Updated on February 16, 2013

Coffee Bean and Tea Leaf


Barista - The Job Description

Think about the last barista you ordered from. Perhaps it was someone from a local coffee shop or the usual girl at Starbucks or The Coffee Bean. They probably know your name if you're a regular, and on occasion may even begin preparing your drink before its even ordered. How does that make you feel? Special; like someone is actually paying attention.

This is the ultimate job of the barista, and one of the biggest reasons I enjoy my job so much. We aren't all about the lattes and slang or any of the snooty presumptions that are often flung upon us. Yes, I will make your Non-Fat Double Cappuccino with a single Splenda and cinnamon steamed into the milk all in a timely fashion, but I will also listen to you when you need to vent and offer a smile every morning so you can start your day off right.


Be Our Guest

When you walk into the door of any café, you already have a preconceived conception of basic things you expect. The big media picture is usually of a comfy yet reserved space in which students and businessmen and woman sit sipping their drinks and typing into an all consuming laptop screen. Just as there are preconceptions about the space, there will be preconceptions about the employees.

As a barista, these preconceptions have shaped the underlying job description into one of extreme customer service at its very peak. For many people, I am the first person they see in the morning. This means that the way I treat and interact with them will shape their day. While that may seem like a lot of pressure, it really just means that the barista has an opportunity to impact the community as a whole with just a few simple gestures.

*Material provided*:
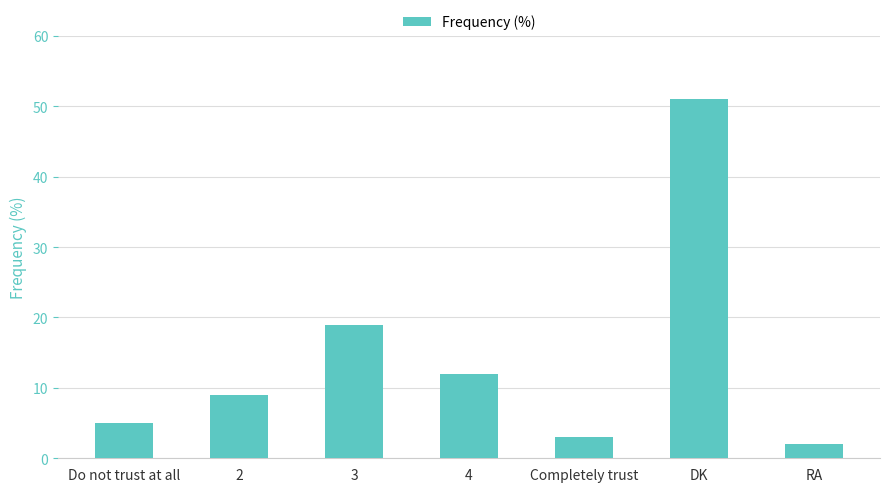

What is the label of the 1st bar from the right?

RA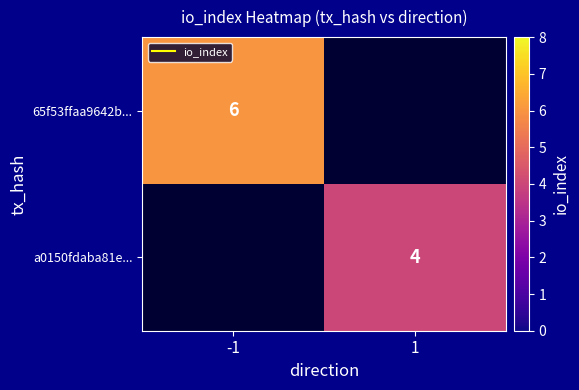

Which category has the highest value in the 65f53ffaa9642b... series?

-1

*What the task requires*:
Could you carry the article on the barista's job forward, picking up after its last sentence? Ignore the material entirely.

*Exercise response*:
Keeping a genuine smile on your face is a must. The heart of a barista is one which should always be looking the spread a bit of happiness. You will be so busy focusing on making your drinks that you can't think about troubles at home or elsewhere.

Keep it UpBeat. You've finished the three drink order that was slightly complicated and turn to hand it off to the customer. Look them in the eye as you hand it off; this shows that you are acknowledging them, a very basic desire of the human race. They may not give you the time of day back, but a warm 'Have a good morning' can almost always bring at least a small smile to everyone's face. Smiles are contagious, as they say.

Be Helpful. You must keep in mind as a barista, your job is directly dependent upon tour customer base and satisfaction. If they aren't happy, they won't come back. That means you will be constantly looking to 'Wow!' your customers. Being helpful doesn't come down to doing favors, but rather taking the tiny opportunities to boost someone's morale or help to guck start their may. A prime example is doing the small requests of the customer, and perhaps even then some. Say you have a small latte on the screen, and the customer is standing on the other side of your counter, looking a little stressed or tired. A standard espresso machine pulls two shots at a time, and a small latte generally is made with one. Offer the extra shot, it's no longer fresh after 30 seconds anyway. Not only will this impress your customer, but it is literally a gift to them, one which could be just what they needed to get their motors going.

It all comes down to treating your customers as guests. The more hospitable you are, the better the connection you will have, and people will return just to see you. Coffee is available everywhere. You can get it at the gas station, at McDonalds, and even in the break room often times. The difference? Quality, yes, but even bigger is the difference in how they are treated.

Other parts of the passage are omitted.